For cost and correctness, the workflow is a cost lever, not a quality lever. Across 18 tasks and a fixed strong model, no workflow produced more-correct or better-covered/mutation-tested code; on those axes they differed only in price.
But review-grade quality is the exception, and it favors the pipeline. On the large tier the /plan→/build pipeline's code carried the lowest review-grade defect density (cleaner on 5/6 tasks vs both hand-driven arms). Combined with its premium shrinking to ~1.3× on large work, this strengthens the case for the pipeline on large, multi-file features: you pay a third more and get measurably cleaner structure (directionally; n=6) at equal correctness. On small/medium katas the pipeline is still a 2.6–4.7× tax for code the review agents barely fault either way — hard to justify there.

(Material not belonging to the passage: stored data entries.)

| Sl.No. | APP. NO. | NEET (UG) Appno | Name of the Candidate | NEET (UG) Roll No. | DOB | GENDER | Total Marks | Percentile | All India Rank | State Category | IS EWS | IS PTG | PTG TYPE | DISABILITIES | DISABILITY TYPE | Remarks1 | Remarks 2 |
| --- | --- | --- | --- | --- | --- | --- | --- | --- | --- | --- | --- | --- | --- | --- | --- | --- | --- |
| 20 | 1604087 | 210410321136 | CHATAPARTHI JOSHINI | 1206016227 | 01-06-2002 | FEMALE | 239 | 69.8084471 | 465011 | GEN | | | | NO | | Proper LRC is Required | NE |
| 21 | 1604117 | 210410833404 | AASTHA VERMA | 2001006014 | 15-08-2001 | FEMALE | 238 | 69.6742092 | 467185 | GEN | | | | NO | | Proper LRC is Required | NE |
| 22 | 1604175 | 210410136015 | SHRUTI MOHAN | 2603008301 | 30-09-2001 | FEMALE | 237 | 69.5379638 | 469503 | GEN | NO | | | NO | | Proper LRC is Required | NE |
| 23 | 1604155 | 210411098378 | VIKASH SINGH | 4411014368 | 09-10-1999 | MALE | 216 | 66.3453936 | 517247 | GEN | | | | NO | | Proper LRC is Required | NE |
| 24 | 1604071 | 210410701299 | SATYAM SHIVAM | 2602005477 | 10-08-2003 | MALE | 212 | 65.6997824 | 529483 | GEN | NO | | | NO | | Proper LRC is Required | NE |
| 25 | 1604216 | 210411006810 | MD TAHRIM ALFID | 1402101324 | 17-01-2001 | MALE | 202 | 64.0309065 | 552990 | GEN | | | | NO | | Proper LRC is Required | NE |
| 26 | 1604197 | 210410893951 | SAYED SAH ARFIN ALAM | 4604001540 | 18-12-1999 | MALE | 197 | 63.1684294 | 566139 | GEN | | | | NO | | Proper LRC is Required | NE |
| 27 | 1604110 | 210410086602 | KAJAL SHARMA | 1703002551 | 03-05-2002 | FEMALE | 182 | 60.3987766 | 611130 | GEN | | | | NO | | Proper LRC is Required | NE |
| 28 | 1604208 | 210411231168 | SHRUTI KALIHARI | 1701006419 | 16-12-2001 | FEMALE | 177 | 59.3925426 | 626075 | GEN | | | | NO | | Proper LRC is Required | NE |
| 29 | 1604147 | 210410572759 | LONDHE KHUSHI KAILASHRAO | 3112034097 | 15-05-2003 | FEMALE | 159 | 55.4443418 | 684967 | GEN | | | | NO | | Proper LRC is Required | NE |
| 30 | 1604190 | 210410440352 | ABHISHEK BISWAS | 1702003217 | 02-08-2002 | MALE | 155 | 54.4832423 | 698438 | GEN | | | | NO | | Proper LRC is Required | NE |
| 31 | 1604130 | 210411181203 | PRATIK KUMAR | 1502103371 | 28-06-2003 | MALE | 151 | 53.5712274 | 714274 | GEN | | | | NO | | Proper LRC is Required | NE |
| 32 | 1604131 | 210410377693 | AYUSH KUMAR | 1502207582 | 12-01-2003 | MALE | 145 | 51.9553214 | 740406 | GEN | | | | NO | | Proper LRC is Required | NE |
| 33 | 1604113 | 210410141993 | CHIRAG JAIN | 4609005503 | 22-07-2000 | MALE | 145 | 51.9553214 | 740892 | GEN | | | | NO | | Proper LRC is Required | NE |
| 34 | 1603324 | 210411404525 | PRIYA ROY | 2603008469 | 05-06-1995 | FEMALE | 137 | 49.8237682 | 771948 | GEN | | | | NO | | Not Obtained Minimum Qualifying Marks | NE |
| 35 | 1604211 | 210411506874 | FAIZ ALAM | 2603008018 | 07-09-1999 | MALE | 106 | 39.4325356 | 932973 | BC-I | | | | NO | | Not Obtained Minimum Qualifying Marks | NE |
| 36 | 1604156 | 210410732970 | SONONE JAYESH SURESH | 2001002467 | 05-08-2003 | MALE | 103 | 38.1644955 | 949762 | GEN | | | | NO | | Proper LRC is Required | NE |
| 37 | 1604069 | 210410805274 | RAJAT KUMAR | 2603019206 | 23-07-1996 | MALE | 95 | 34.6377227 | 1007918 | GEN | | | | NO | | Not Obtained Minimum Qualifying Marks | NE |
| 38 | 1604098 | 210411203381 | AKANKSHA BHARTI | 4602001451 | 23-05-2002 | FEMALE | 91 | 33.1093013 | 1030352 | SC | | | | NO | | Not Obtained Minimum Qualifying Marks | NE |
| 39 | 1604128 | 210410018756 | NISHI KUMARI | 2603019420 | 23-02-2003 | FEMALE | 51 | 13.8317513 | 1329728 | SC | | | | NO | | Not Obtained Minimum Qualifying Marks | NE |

Default to writing the code and testing it for small/medium work. test-after is the cheapest arm everywhere and its code is no worse than test-first's on review (slightly better, in fact). Strict test-first is never cheaper and drew the most review findings here — use it for its design/iteration discipline, not an expectation of cheaper, better-tested, or cleaner output at this model strength.
Next: the most interesting and least-settled result is the review-grade edge for the pipeline. A powered follow-up — multiple trials per (arm × task), several review passes averaged to beat reviewer variance, and ideally a human-graded subset — would confirm or kill it. The coverage/mutation axis, by contrast, needs harder tasks (where coverage drops further) or a longer change-chain to separate the arms at all; that, not more katas, is where any test-quality difference would surface.